Alan, de 38 anos, foi enterrado às pressas por coveiros que vestiam trajes de segurança da cabeça aos pés, uma imagem repetida à exaustão em todo o país, que se aproxima das 100.000 mortes pela pandemia, um registro menor apenas ao dos Estados Unidos.
“É uma ferida aberta”, afirma a mãe de Alan, de 54 anos, diretora da organização de caridade ALEA, que fundou junto com seu filho em 2009 no Rio de Janeiro.

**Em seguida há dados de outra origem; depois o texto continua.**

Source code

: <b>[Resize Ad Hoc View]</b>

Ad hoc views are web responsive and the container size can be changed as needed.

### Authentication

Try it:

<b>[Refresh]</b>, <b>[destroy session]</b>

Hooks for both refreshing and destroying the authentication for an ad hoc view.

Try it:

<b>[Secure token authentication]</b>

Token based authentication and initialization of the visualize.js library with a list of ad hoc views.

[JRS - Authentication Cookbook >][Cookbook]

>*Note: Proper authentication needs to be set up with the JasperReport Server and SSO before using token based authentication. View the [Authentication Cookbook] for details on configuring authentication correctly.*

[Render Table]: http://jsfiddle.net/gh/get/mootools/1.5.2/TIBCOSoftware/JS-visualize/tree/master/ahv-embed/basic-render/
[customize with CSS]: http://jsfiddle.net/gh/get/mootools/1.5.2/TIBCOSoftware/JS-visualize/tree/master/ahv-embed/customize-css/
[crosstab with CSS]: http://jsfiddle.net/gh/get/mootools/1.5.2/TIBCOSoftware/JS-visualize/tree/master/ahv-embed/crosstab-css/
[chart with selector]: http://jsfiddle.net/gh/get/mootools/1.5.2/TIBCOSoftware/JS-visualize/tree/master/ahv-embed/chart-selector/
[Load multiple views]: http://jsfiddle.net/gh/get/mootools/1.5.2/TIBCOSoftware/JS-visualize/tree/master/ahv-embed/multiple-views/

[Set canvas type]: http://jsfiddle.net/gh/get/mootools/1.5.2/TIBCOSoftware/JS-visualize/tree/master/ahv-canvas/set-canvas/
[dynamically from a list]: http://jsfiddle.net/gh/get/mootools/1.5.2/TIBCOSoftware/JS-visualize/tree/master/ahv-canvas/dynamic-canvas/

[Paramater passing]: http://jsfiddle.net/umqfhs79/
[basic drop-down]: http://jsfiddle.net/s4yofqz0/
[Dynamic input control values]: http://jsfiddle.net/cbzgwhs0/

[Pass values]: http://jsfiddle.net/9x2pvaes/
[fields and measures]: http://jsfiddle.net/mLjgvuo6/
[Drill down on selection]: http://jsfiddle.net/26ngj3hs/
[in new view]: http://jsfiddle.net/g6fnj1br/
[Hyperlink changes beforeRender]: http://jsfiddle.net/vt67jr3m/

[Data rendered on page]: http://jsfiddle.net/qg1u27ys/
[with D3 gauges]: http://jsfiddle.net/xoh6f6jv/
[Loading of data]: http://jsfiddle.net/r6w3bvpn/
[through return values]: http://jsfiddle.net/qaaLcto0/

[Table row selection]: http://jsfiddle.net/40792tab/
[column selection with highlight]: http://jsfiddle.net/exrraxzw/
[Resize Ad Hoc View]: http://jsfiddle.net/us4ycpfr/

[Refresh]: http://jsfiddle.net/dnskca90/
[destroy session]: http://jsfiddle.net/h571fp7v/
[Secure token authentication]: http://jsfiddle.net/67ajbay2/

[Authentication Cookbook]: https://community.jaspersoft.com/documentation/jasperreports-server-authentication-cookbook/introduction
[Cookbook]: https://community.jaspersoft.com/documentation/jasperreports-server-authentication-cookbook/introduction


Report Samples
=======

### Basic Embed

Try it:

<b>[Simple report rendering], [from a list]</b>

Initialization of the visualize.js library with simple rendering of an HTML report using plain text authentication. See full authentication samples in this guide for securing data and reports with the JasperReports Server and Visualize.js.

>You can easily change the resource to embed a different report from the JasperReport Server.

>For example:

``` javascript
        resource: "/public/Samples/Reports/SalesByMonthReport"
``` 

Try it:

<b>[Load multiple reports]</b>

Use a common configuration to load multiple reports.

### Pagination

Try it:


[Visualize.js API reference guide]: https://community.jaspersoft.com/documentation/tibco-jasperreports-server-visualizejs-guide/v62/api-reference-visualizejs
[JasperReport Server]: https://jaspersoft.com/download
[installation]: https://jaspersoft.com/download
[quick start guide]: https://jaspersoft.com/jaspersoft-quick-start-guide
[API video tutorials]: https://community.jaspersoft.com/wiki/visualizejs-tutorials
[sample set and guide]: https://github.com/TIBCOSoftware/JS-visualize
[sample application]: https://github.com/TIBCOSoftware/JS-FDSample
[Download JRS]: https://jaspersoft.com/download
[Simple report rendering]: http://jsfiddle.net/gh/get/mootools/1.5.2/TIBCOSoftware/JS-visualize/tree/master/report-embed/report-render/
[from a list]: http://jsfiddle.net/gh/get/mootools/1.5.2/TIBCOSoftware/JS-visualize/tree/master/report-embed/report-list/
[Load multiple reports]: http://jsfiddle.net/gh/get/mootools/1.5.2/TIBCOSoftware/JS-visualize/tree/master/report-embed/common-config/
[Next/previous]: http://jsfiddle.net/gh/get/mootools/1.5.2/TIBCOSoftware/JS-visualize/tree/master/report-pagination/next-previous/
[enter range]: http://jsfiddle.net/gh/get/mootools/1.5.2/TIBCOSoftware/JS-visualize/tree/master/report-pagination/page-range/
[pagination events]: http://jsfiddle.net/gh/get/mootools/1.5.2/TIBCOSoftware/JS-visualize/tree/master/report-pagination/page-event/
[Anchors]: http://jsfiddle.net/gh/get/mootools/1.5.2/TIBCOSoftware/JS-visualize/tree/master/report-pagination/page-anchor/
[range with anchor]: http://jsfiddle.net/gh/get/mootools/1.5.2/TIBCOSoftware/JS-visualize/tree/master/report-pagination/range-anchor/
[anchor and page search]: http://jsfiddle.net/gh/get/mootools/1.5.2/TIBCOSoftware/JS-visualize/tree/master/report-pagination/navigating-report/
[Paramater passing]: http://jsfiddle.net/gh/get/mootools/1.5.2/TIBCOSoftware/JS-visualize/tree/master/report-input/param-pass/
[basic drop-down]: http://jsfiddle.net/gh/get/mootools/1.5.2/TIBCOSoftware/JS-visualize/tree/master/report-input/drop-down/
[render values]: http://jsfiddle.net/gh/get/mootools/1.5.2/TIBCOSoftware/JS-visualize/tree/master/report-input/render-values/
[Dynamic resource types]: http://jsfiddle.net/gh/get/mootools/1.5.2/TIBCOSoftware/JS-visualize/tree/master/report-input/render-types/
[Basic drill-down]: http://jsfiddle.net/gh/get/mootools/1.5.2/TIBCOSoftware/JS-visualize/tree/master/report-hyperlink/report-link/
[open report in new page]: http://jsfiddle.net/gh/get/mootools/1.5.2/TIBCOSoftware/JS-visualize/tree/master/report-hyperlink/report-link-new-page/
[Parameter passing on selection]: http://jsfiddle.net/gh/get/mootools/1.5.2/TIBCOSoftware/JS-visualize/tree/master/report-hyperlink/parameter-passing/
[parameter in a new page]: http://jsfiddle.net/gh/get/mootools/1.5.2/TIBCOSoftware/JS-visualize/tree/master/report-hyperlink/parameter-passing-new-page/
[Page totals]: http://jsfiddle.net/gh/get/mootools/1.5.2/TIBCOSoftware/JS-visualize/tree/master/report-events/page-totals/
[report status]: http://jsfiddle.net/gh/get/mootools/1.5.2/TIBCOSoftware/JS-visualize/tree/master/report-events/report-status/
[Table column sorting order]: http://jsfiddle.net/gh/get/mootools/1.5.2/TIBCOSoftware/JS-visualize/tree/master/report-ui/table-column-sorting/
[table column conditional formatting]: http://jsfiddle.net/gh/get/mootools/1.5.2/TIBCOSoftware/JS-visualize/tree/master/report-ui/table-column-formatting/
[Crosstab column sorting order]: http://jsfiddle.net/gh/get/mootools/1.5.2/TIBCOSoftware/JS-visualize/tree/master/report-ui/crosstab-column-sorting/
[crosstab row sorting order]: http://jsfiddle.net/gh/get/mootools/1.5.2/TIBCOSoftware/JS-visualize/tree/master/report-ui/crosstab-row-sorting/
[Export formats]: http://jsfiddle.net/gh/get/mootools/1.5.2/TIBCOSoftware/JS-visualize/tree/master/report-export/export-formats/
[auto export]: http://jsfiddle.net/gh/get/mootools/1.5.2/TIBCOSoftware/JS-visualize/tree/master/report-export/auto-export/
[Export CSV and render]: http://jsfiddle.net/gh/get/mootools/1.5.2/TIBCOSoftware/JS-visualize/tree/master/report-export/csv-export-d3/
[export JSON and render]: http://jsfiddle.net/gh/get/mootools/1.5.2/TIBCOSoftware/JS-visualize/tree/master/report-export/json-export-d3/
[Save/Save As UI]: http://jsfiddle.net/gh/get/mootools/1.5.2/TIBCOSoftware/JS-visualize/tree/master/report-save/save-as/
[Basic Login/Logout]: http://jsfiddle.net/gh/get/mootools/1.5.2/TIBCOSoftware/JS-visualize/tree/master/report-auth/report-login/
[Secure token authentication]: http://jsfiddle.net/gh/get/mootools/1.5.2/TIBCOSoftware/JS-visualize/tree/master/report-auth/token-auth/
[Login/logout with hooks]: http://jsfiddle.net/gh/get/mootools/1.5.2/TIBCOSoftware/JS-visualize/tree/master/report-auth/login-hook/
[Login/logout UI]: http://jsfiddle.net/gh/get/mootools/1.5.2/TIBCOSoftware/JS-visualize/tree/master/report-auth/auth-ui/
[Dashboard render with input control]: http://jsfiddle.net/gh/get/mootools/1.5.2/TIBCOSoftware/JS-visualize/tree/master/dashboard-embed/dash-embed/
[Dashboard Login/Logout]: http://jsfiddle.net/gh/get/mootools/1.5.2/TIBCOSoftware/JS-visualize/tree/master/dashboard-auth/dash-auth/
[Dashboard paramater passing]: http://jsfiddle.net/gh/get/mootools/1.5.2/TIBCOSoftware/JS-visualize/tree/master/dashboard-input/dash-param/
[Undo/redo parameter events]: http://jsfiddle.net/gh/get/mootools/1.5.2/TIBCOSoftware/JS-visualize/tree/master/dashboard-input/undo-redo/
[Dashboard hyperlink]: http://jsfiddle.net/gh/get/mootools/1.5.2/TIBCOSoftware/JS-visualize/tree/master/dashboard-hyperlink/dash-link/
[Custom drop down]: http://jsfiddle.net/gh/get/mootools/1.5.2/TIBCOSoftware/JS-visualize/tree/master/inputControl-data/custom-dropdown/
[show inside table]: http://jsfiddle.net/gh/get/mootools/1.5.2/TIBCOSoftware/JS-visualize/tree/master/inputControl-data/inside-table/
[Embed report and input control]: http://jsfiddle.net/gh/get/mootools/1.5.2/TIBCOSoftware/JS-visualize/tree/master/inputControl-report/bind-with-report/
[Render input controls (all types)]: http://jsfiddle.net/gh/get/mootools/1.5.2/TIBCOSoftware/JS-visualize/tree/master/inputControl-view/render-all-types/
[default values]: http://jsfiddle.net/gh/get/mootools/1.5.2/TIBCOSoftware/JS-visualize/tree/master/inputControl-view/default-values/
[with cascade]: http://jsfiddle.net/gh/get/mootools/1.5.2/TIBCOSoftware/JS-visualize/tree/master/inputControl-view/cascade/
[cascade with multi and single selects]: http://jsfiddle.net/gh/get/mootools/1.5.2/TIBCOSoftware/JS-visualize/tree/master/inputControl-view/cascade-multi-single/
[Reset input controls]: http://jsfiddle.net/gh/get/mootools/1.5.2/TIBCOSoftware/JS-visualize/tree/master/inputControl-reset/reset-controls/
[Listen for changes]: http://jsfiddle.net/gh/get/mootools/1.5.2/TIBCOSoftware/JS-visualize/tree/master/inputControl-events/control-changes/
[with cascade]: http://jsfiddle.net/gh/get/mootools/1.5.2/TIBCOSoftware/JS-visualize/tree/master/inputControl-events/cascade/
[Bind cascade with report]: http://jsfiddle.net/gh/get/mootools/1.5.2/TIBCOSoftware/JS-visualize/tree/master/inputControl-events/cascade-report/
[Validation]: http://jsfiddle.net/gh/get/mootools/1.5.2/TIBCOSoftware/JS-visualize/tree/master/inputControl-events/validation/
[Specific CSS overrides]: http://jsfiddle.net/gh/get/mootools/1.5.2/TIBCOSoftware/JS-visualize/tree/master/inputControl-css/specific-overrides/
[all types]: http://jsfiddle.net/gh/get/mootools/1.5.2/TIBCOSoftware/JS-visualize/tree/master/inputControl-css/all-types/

“A pessoa some. Depois eles te ligam dizendo: ‘ele faleceu’. E você não pode ver, não pode fazer velório. É uma dor elevada à potência máxima”, conta Evaristo.
Alan morreu em 22 de abril, quando o país somava 2.906 óbitos pela COVID-19.
Em vez de ceder à desesperança, Evaristo transformou a pequena ALEA em uma operação de massa. Recolheu doações e entregou milhares de equipamentos de proteção individual e alimentos aos trabalhadores de saúde que atuam em hospitais nas zonas mais pobres do país, fortemente castigadas pelo vírus.
A mãe de Alan preferiu salvar outros médicos e enfermeiros da falta de capacitação, equipamento e recursos que, segundo ela, mataram seu filho.
É uma batalha enorme em um país de dimensões continentais, onde o presidente Jair Bolsonaro provocou divisões ao minimizar o vírus, chamando-o de “gripezinha”.
– Morrer abandonado –
Regina Evaristo, que estudou teologia e contabilidade, teve diversas experiências de trabalho antes de dedicar sua fé cristã à beneficência e entrar em contato com as favelas, onde sua organização atua.
Ainda assim, nada a preparou para as cenas de terror que presenciou nos hospitais públicos, à beira do colapso pela pandemia.
“Tenho vídeos de pessoas (…) no mesmo hospital onde Alan estava que foram abandonadas nas alas porque os profissionais não tinham equipamento de segurança suficiente. Não havia maneira de entrar para levar nem a alimentação”, relata.
“Muitas pessoas morreram abandonadas”, afirma.
Os profissionais de saúde também foram duramente atingidos pela pandemia: mais de 300 enfermeiros e técnicos de enfermagem morreram de COVID-19, um dos números mais altos do mundo, segundo o Conselho Federal de Enfermagem (Cofen).
Os enfermeiros protestaram para exigir o pagamento de salários atrasados e condenar a corrupção desenfreada no sistema público de saúde, que vai do desvio de recursos para a compra de equipamento de proteção aos fundos destinados a hospitais de campanha que nunca foram construídos.
“O que matou mais pessoas não foi a COVID-19, foi a corrupção”, critica.
– Do luto à luta –
Hoje viúva, Regina Evaristo teve três filhos biológicos, dois dos quais morreram, e dez adotivos, entre eles Alan, que chegou à família aos 12 anos.
Ela recorda que Alan se tornou o mediador da família e quem ajudava a manter a paz entre os irmãos e irmãs.
“Quando todo mundo fica bem, eu também fico bem”, conta que Alan dizia.
“Ele era uma pessoa muito equilibrada, voltada à ajuda humanitária. Tinha uma predileção por trabalhar nas emergências”, acrescenta sua mãe.
Alan, com 20 anos de experiência em enfermagem, trabalhava na sala de emergência do hospital público Carlos Chagas, no noroeste do Rio.
No começo da pandemia, ele foi diagnosticado com o coronavírus após apresentar quadro de febre em 7 de abril. Na época, disse aos familiares que não deveriam se preocupar.
Foi internado com problemas respiratórios três dias depois e entubado após mais três dias. Pouco antes, telefonou para a mãe para dizer que estava bem e que quando saísse do hospital, resolveria um problema que ela tinha com o carro.
Foi a última vez que Evaristo falou com o filho.
Alan deixou esposa e uma filha de nove anos.
“Naquele momento de dificuldade eu tinha dois caminhos: ficar somente com a dor e me lamentando, ou colocar em prática o que nós conversávamos sempre: transformar o luto em luta”, conta a mãe.